Впрочем, разочарование проходит иногда — совершенно не нужно и совершенно неизвестно, на чем основано.

Вот я и старик. Прежде я боялся, что стоящая перед воротами группа мальчиков заденет меня, нападет — что для этого они и вышли, чтобы начать со мной драку. Теперь сидящий в кресле перед дверью красный паралитик поворачивается всем тяжким корпусом и смотрит мне вслед. Это мой сверстник, который, по всей вероятности, злится, почему это и меня не разбил паралич.

Я пишу плохо, не сооружая размышления, — не ясно, ну и черт с ним!

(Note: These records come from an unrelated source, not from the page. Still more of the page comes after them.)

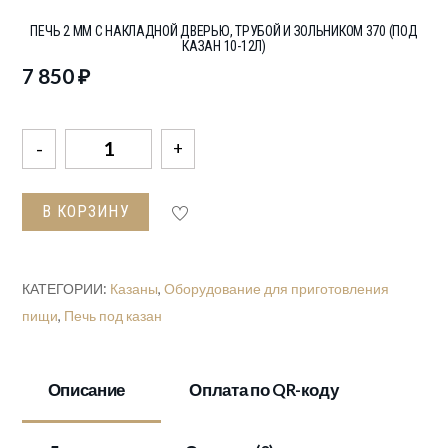
ПЕЧЬ 2 ММ С НАКЛАДНОЙ ДВЕРЬЮ, ТРУБОЙ И ЗОЛЬНИКОМ 370 (ПОД
КАЗАН 10-12Л)
7 850
₽
Количество
товара
Печь
В КОРЗИНУ
2
мм
с
КАТЕГОРИИ:
Казаны
,
Оборудование для приготовления
накладной
пищи
,
Печь под казан
дверью,
трубой
и
Описание
Оплата по QR-коду
зольником
370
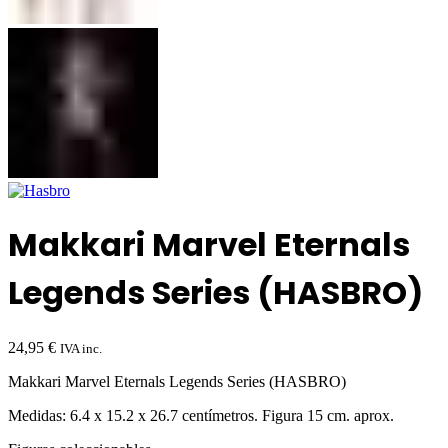
Makkari Marvel Eternals
Legends Series (HASBRO)
24,95
€
IVA inc.
Makkari Marvel Eternals Legends Series (HASBRO)
Medidas: 6.4 x 15.2 x 26.7 centímetros. Figura 15 cm. aprox.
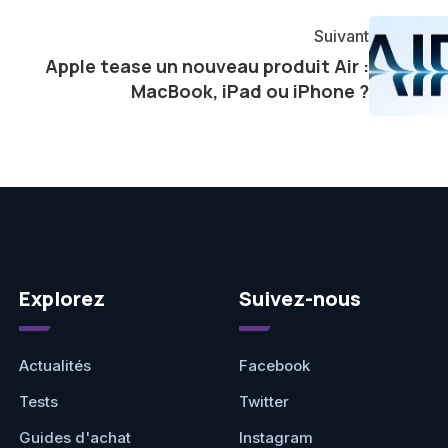
agement envers l'exploration constante des frontières
Suivant
e présenter aux lecteurs un aperçu captivant de ce que
Apple tease un nouveau produit Air :
ve.
MacBook, iPad ou iPhone ?
Explorez
Suivez-nous
Actualités
Facebook
Tests
Twitter
Guides d'achat
Instagram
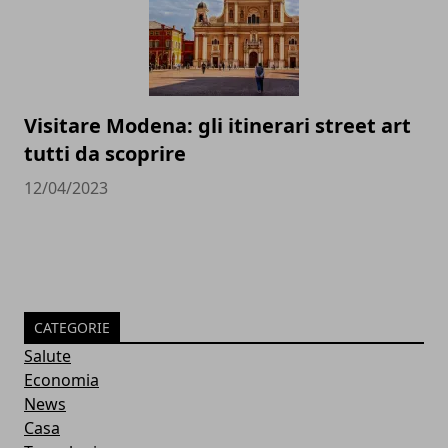
Visitare Modena: gli itinerari street art
tutti da scoprire
12/04/2023
CATEGORIE
Salute
Economia
News
Casa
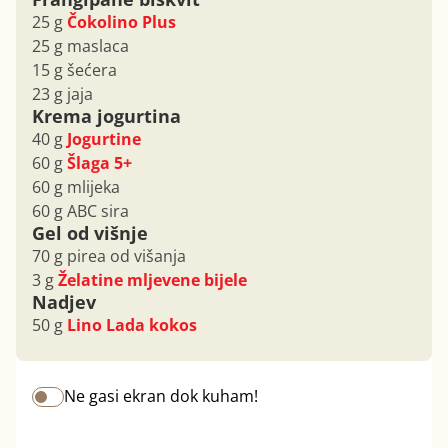
25 g
Čokolino Plus
25 g maslaca
15 g šećera
23 g jaja
Krema jogurtina
40 g
Jogurtine
60 g
Šlaga 5+
60 g mlijeka
60 g ABC sira
Gel od višnje
70 g pirea od višanja
3 g
Želatine mljevene bijele
Nadjev
50 g
Lino Lada kokos
Ne gasi ekran dok kuham!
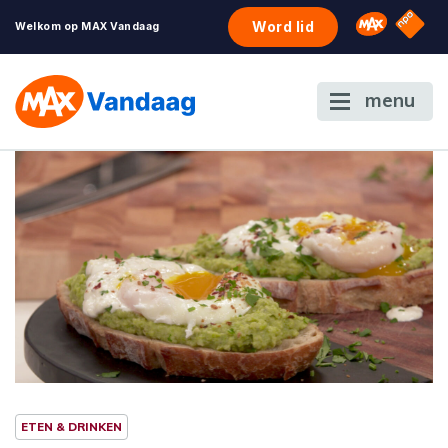
NPO S
Omroep 
Word lid
Welkom op MAX Vandaag
menu
ETEN & DRINKEN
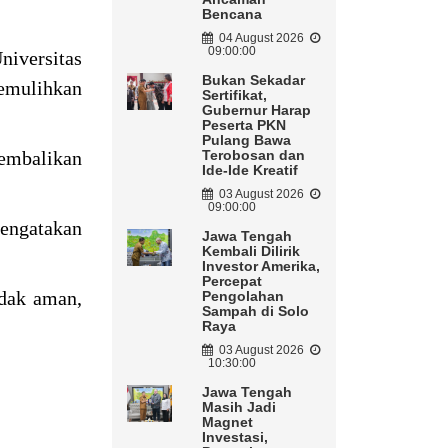
Bencana
04 August 2026
09:00:00
niversitas
Bukan Sekadar
emulihkan
Sertifikat,
Gubernur Harap
Peserta PKN
Pulang Bawa
gembalikan
Terobosan dan
Ide-Ide Kreatif
03 August 2026
09:00:00
mengatakan
Jawa Tengah
Kembali Dilirik
Investor Amerika,
Percepat
idak aman,
Pengolahan
Sampah di Solo
Raya
03 August 2026
10:30:00
Jawa Tengah
Masih Jadi
Magnet
Investasi,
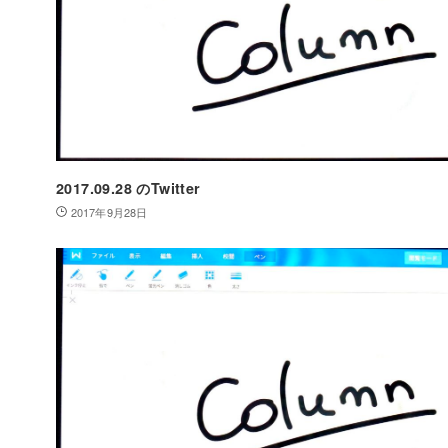
2017.09.28 のTwitter
2017年9月28日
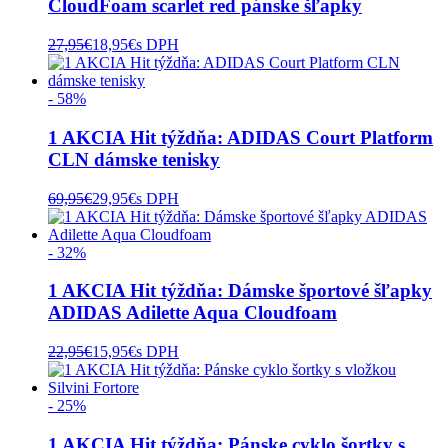
CloudFoam scarlet red pánske šľapky
27,95
€
18,95
€
s DPH
- 58%
1 AKCIA Hit týždňa: ADIDAS Court Platform
CLN dámske tenisky
69,95
€
29,95
€
s DPH
- 32%
1 AKCIA Hit týždňa: Dámske športové šľapky
ADIDAS Adilette Aqua Cloudfoam
22,95
€
15,95
€
s DPH
- 25%
1 AKCIA Hit týždňa: Pánske cyklo šortky s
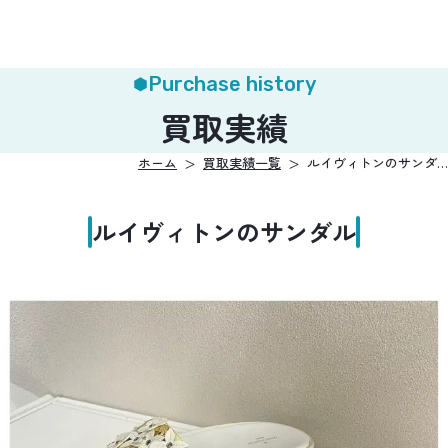
Purchase history
買取実績
ホーム
買取実績一覧
ルイヴィトンのサンダ…
ルイヴィトンのサンダル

Еще недавно я был молод. Мы сидели на подоконнике в кино «Одеон», вынеся ноги по ту сторону окна — в сад (оно было на первом этаже), и, разговаривая, двигали ногами по гравию. Мерцание экрана позади нас не отрывало нас от нашего разговора… Был жаркий одесский вечер. Мы — это я и Сима Худякова, которую я любил первой — трудной, мучительной — любовью.

Как страшно называть имена! Тут воспоминание о древних запретах. Лоэнгрин всячески убеждает Эльзу не узнавать его имени. Она настояла, и он поет арию о Парсифале, о Мансельвате, о голубе, о Граале… Затем уплывает в лодке, влекомой лебедем.

Я пришел к Казакевичу. Он лежал в постели, больной.

— Вы знаете, — сказал он, — если Ежов был слепым оружием в руках Сталина, то Берия был прямым его пособником.